Exercise
Please find all lines in the data that hold the string "operations" and copy them.

[Page-level text extractions]
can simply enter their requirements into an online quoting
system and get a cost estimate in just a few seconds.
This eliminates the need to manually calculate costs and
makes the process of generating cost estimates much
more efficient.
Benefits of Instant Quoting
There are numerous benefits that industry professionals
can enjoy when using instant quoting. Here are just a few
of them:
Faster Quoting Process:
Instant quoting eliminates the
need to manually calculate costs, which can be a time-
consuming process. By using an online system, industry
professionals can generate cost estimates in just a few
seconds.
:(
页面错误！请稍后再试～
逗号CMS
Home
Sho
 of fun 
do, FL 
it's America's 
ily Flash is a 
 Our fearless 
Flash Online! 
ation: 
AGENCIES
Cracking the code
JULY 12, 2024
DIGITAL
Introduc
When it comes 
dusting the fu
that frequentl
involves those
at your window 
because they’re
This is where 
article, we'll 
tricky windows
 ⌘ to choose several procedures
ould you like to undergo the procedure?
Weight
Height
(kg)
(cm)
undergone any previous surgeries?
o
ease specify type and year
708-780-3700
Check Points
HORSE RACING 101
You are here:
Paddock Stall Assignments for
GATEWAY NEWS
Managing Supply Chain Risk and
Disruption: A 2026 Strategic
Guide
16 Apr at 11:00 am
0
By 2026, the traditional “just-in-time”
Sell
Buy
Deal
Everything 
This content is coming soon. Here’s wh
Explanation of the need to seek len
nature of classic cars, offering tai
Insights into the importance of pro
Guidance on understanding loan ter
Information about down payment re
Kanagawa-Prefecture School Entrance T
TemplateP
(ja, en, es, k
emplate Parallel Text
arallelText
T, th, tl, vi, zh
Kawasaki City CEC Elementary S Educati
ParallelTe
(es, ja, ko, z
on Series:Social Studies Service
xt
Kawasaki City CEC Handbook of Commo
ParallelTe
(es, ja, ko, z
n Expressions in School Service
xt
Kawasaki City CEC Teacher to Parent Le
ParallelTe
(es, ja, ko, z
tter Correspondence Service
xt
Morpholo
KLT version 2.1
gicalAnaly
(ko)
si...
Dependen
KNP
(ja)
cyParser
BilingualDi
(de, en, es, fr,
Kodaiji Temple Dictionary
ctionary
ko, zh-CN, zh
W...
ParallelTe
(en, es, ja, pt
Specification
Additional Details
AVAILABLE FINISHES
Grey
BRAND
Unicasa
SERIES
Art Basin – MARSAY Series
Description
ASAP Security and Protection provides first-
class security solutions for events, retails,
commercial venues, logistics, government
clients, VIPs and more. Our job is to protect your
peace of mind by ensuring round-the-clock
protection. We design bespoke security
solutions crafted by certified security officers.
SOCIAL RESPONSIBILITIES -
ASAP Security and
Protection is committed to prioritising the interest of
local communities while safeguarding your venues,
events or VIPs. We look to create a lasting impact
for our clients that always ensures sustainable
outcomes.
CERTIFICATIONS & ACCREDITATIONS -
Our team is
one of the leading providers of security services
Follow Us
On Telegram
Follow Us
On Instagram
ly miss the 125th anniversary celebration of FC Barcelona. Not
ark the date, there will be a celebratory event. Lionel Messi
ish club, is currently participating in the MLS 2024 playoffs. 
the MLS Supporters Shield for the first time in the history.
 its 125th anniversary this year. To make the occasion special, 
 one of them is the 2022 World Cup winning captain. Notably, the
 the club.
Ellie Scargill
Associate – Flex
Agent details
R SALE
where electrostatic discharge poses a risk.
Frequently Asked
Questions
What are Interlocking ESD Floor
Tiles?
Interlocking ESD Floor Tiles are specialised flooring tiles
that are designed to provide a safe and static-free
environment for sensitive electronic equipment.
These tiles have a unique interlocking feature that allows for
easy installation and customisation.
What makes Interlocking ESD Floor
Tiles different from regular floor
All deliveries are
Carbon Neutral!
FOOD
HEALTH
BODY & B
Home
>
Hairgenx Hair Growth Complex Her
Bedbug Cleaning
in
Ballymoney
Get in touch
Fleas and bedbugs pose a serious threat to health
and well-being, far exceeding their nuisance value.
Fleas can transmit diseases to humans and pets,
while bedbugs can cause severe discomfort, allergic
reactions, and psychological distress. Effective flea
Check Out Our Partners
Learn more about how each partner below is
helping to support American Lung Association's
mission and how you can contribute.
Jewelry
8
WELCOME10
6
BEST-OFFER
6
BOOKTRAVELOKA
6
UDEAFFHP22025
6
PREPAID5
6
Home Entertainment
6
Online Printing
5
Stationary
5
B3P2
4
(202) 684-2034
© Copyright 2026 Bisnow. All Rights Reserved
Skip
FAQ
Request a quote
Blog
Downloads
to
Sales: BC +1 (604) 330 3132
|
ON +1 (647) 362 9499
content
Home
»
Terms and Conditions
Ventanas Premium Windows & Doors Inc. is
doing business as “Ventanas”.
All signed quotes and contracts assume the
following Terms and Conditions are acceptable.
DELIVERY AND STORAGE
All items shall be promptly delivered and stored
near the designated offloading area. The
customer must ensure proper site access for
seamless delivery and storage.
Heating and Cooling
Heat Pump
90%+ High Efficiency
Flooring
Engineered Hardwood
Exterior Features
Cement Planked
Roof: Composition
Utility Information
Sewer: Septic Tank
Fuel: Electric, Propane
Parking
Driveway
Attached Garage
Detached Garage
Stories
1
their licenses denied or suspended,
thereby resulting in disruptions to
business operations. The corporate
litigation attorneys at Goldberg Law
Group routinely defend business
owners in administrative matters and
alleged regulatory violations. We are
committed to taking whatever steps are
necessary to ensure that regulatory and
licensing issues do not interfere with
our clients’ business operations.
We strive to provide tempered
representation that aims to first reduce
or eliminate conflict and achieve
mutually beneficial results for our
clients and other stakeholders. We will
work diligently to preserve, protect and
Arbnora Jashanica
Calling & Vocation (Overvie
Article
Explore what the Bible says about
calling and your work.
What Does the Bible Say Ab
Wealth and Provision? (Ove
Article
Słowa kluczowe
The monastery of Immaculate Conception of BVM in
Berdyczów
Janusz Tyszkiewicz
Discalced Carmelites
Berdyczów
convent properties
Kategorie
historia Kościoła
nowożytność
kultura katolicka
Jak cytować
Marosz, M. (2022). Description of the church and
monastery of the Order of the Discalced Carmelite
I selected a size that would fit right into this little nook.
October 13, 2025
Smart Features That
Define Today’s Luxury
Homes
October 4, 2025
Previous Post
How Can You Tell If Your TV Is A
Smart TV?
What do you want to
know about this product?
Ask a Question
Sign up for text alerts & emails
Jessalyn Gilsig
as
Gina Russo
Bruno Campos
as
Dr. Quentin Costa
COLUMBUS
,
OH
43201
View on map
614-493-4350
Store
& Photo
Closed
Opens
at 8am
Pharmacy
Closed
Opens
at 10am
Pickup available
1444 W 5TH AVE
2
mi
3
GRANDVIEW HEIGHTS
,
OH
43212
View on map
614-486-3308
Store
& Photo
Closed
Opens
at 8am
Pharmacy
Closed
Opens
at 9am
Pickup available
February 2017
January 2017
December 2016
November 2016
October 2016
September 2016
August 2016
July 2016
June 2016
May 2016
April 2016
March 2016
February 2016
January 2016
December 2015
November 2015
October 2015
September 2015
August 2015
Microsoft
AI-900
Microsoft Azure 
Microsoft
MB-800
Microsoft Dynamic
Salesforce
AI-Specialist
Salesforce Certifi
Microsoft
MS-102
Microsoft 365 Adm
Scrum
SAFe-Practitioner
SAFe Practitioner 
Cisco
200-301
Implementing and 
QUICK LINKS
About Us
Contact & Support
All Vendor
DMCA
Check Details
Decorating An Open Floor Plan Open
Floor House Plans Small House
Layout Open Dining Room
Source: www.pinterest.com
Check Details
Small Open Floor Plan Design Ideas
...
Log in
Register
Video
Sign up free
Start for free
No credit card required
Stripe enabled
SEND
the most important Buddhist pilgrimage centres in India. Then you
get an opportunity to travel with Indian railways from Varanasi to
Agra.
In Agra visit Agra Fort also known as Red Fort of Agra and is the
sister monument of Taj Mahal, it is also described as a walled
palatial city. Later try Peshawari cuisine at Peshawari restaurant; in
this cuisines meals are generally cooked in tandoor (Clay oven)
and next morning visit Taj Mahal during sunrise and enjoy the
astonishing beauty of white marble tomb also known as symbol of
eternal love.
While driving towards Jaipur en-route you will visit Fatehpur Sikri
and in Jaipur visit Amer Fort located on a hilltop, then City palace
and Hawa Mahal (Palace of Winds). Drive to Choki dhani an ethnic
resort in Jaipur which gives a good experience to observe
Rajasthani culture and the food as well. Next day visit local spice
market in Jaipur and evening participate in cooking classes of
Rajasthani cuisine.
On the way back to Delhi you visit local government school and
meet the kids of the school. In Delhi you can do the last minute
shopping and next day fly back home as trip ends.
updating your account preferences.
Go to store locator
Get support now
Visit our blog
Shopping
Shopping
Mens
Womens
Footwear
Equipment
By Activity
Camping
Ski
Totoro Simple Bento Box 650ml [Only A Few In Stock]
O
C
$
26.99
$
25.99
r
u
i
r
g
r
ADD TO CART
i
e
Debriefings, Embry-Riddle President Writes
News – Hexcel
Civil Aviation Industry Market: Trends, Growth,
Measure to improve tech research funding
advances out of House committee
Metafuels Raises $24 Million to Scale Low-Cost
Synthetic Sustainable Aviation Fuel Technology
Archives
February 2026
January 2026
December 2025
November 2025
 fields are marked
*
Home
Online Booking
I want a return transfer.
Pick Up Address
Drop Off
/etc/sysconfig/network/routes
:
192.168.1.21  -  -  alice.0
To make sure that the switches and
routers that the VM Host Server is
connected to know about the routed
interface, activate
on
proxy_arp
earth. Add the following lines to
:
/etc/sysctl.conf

Solution for this task
business operations. The corporate
our clients’ business operations.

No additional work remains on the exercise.